VoltDB

Our company VoltDB just announced a new financing. The Wall Street Journal wrote about it here.

The company is doing well, and we think it can be a driver of returns in our first fund. It is still early days, but with 400+ customers and counting, they are clearly finding a groove.

I’ve received a few emails and social media snippets of congratulations. I’m grateful for that, but I feel that the praise isn’t warranted.

And, there are two reasons. First, credit goes to the management team. They are the ones creating the value and are the stars. We investors are members of the supporting cast.

Second, every VC I suspect thinks about this: am I skillful or lucky? You see, VC is a high-stakes business. As I’ve blogged before, most companies do not even return to its VCs the capital they’ve raised, and only 7 percent of companies generate a 5x+ return.

Since 1998, when I entered the VC business, I’ve seen in the industry quite a few successes. And, a huge number of absolute busts. Someone has a hot hand, and then, poor returns for a decade.

Don’t get me wrong, for I love this business. But, I think a great motivator for every VC can be this: am I good, or am I just lucky?

4 thoughts on “VoltDB

  1. My observation: Most VCs are unremarkable in performance. Provably so. Many VCs have skills but their skill sets are the same as all the other VCs, so they are commodified, i.e., “pattern recognition.” So even if “20-year-old Stanford CS with some traction” is a strong indicator of possible success, if the VC market all recognize it, returns will get bid down.

    So the next layer of conventional wisdom is to be “Contrarian-Correct” but if you are contrarian, that means your model is different from everyone else, which is hard to pull off since the majority of VCs are socially risk-averse and come from a homogeneous social background. So the VCs at the top of the pecking order can afford to take model risk (since that is a benefit of being at the top) and make contrarian bets. This is where the lucky at the top can be revealed to have been situationally lucky, by e.g. making big bets in clean tech.

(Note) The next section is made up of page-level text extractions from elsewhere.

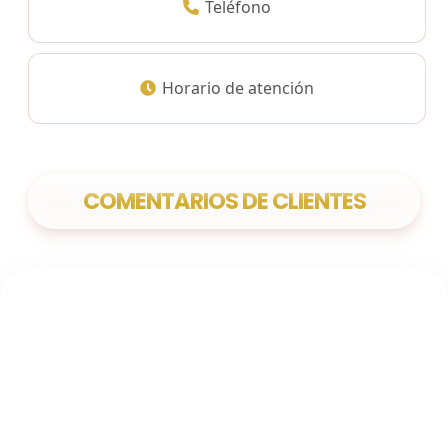
Teléfono
Horario de atención
COMENTARIOS DE CLIENTES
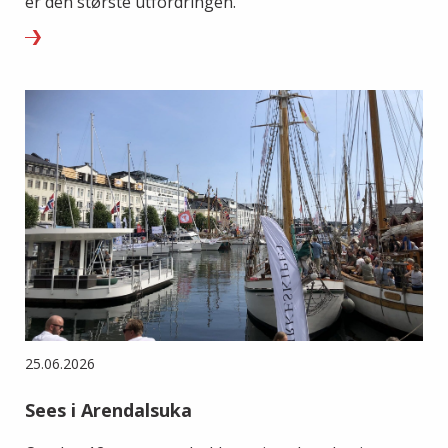
er den største utfordringen.
25.06.2026
Sees i Arendalsuka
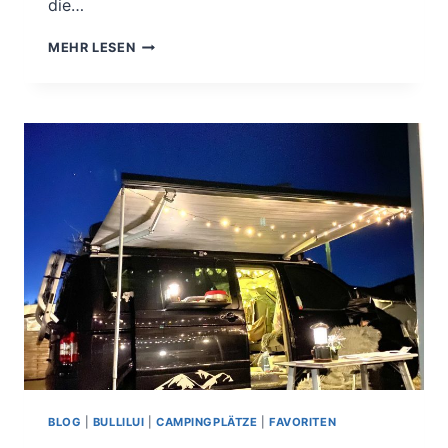
die…
KEINE
MEHR LESEN
ANGST
VORM
WINTERCAMPEN.
TIPPS&TRICKS.
BLOG
|
BULLILUI
|
CAMPINGPLÄTZE
|
FAVORITEN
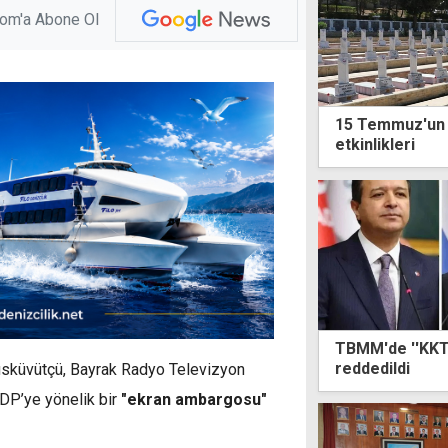
com'a Abone Ol
15 Temmuz'un 1
etkinlikleri
TBMM'de ''KKTC
reddedildi
üsküvütçü, Bayrak Radyo Televizyon
 MDP’ye yönelik bir
"ekran ambargosu"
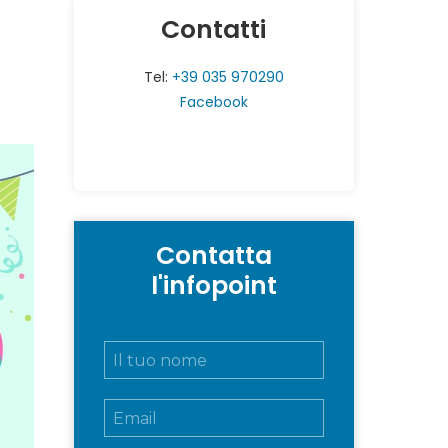
Contatti
Tel:
+39 035 970290
Facebook
Contatta
l'infopoint
N
o
m
E
e
m
e
a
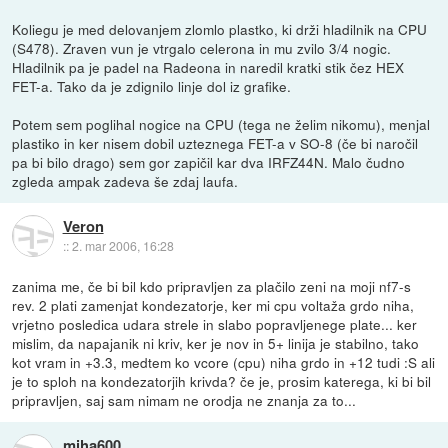
Koliegu je med delovanjem zlomlo plastko, ki drži hladilnik na CPU
(S478). Zraven vun je vtrgalo celerona in mu zvilo 3/4 nogic.
Hladilnik pa je padel na Radeona in naredil kratki stik čez HEX
FET-a. Tako da je zdignilo linje dol iz grafike.
Potem sem poglihal nogice na CPU (tega ne želim nikomu), menjal
plastiko in ker nisem dobil uzteznega FET-a v SO-8 (če bi naročil
pa bi bilo drago) sem gor zapičil kar dva IRFZ44N. Malo čudno
zgleda ampak zadeva še zdaj laufa.
Veron
::
2. mar 2006, 16:28
zanima me, če bi bil kdo pripravljen za plačilo zeni na moji nf7-s
rev. 2 plati zamenjat kondezatorje, ker mi cpu voltaža grdo niha,
vrjetno posledica udara strele in slabo popravljenege plate... ker
mislim, da napajanik ni kriv, ker je nov in 5+ linija je stabilno, tako
kot vram in +3.3, medtem ko vcore (cpu) niha grdo in +12 tudi :S ali
je to sploh na kondezatorjih krivda? če je, prosim katerega, ki bi bil
pripravljen, saj sam nimam ne orodja ne znanja za to...
miha600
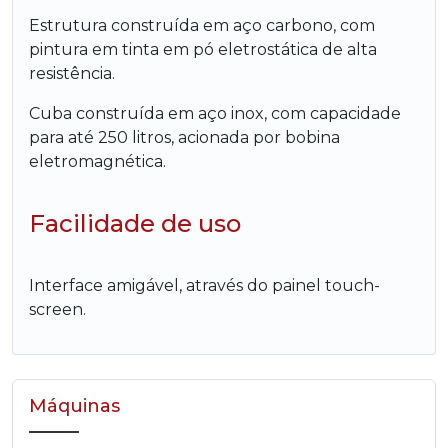
Estrutura construída em aço carbono, com
pintura em tinta em pó eletrostática de alta
resistência.
Cuba construída em aço inox, com capacidade
para até 250 litros, acionada por bobina
eletromagnética.
Facilidade de uso
Interface amigável, através do painel touch-
screen.
Máquinas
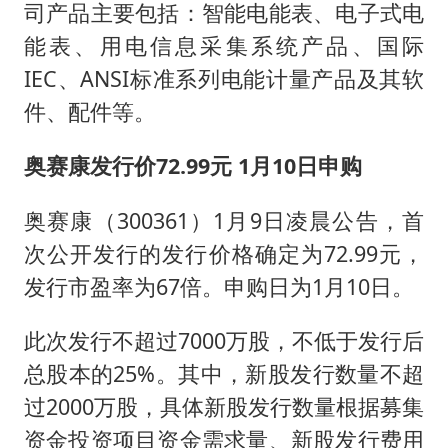
司产品主要包括：智能电能表、电子式电
能表、用电信息采集系统产品、国际
IEC、ANSI标准系列电能计量产品及其软
件、配件等。
奥赛康发行价72.99元 1月10日申购
奥赛康（300361）1月9日凌晨公告，首
次公开发行的发行价格确定为72.99元，
发行市盈率为67倍。申购日为1月10日。
此次发行不超过7000万股，不低于发行后
总股本的25%。其中，新股发行数量不超
过2000万股，具体新股发行数量根据募集
资金投资项目资金需求量、新股发行费用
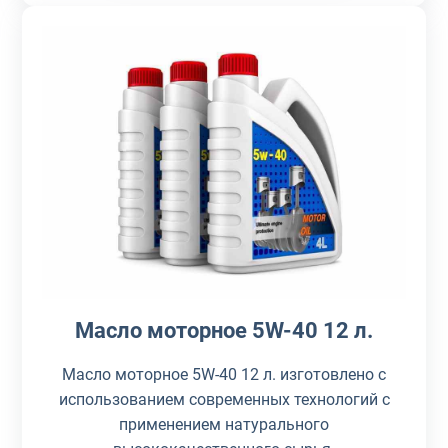
Масло моторное 5W-40 12 л.
Масло моторное 5W-40 12 л. изготовлено с
использованием современных технологий с
применением натурального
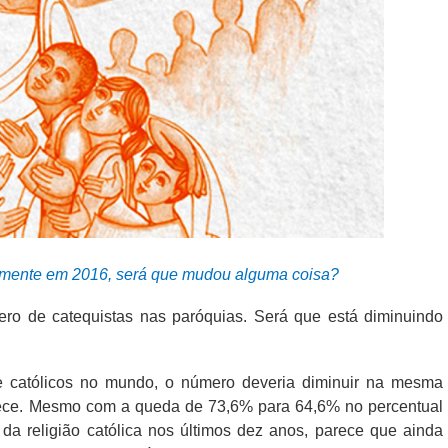
inalmente em 2016, será que mudou alguma coisa?
ro de catequistas nas paróquias. Será que está diminuindo
de católicos no mundo, o número deveria diminuir na mesma
tece. Mesmo com a queda de 73,6% para 64,6% no percentual
 da religião católica nos últimos dez anos, parece que ainda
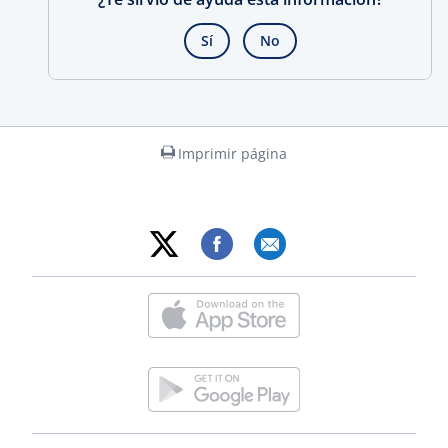
Sí
No
Imprimir página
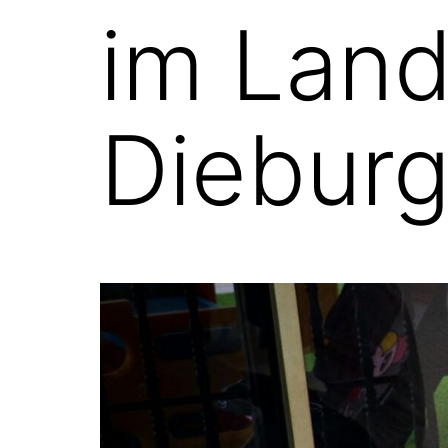
im Land
Diebur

    So why do I say a VC who went big into clean tech is an indicator of having been situationally lucky and not skillful, because the clean tech “boom” was a political opportunity, driven by tax and grant policy, not a business that was driven by technology, markets or what real people wanted. Like Ginger was telling people what they wanted, too.

    And that is the key to being a great VC. Not being a pattern-matching, portfolio-optimizing, political-edge seeking, morality-agnostic, passive, risk-averse financial engineer, but rather helping build businesses that create huge value for real people that you can look in the eye, and not think are just numbers, demographics, and traction metrics. Abstractions are lies.

    And who builds those businesses? Mission-driven entrepreneurs. Steve Jobs, Elon Musk, Jeff Bezos, the Google Brothers, John Mackey, Sam Walton, and others. It’s win or die trying, because you are going to die anyway so why not do what is important. And winning isn’t making money, it is achieving the mission. Giving people what they want (“want” means “lack”). Giving the people what they lack. These are entrepreneurs who are playing a different game from everyone else.

    VCs should be looking for a Saul and not for the promising young Roman shopkeeper. But they don’t because they lack faith, not in Saul, or in his mission. They lack faith in themselves and their own mission. I would argue that VCs aren’t just motivated by money but they have a dream too of making some kind of impact in the world. Collecting a Unicorn. But if they actually lived that faith, they would probably be entrepreneurs of a kind, and actually I think there is a way to do that:

    I have yet to hear of a VC who says “We choose to go to the moon in this decade and do the other things, not because they are easy, but because they are hard, because that goal will serve to organize and measure the best of our energies and skills, because that challenge is one that we are willing to accept, one we are unwilling to postpone, and one which we intend to win.”

    The VC that does that will attract the mission-based entrepreneurs who are on the same path and earn mutual respect. Team building.

    It takes courage to destroy your ego, to destroy your identity, in order to serve a higher purpose, and it takes even greater courage to “testify.” To say out loud what you believe in, and what your mission is.

    If a VC could say that, he could live the best possible outcome of his life.

    So, Persistence, yes, but also courage, and a higher purpose articulated.

    What a thrilling ride that life is! People, even the 1%, bow down to Fear and sell out their own lives now for so cheap.

    1. Wow, Michael, this is insanely thoughtful. I’m going to re-post it tomorrow as a guest post by you, if that’s OK. No need to reply if that’s the case.